# Melitta Brewing Unit...Can't put in



## osullivj (May 29, 2019)

Hi

Can anyone help my , I can't get the brewing unit of my Melitta passionne back in.

This video shows what is happening - https://www.youtube.com/watch?v=9orVn6nCnls&ab_channel=JerryO'Sullivan

I can't get it past the first clip, when I force it past there is a lot of resistance

I have reset it using the Coffee Strength and Off button reset but no luck

Thanks
Jerry


----------



## DavecUK (Aug 6, 2013)

Clean that brewing unit really well, I immerse mine in soapy water....then dry it and when dry lubricate areas that move and slide, including o rings that enage with tube when you push it back in. Lubricate that big cog thing in the machine as well and the socket it goes into in the brew group. If they get sticky it can be problematic.


----------



## osullivj (May 29, 2019)

Thanks @DavecUK...What is the best thing to use to lubricate it


----------



## DavecUK (Aug 6, 2013)

osullivj said:


> Thanks @DavecUK...What is the best thing to use to lubricate it


 Molykote 111 is what I use

https://www.zoro.co.uk/shop/lubricants-and-chemicals/greases/111-silicone-grease-compounds/f/9597


----------

◆ Data shown
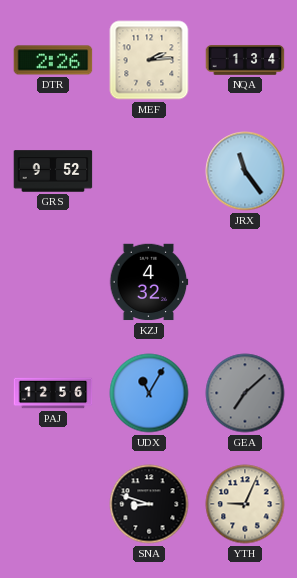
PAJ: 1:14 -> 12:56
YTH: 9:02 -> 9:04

◆ Tasks
(A) Print everything in the Melitta brewing unit thread from "I have reset" down to "can be problematic.".
(B) In the Melitta brewing unit thread, what product does DavecUK say he uses for lubrication?

◆ Answers to the exercises
(A)
I have reset it using the Coffee Strength and Off button reset but no luck

Thanks
Jerry


----------



## DavecUK (Aug 6, 2013)

Clean that brewing unit really well, I immerse mine in soapy water....then dry it and when dry lubricate areas that move and slide, including o rings that enage with tube when you push it back in. Lubricate that big cog thing in the machine as well and the socket it goes into in the brew group. If they get sticky it can be problematic.

(B) Molykote 111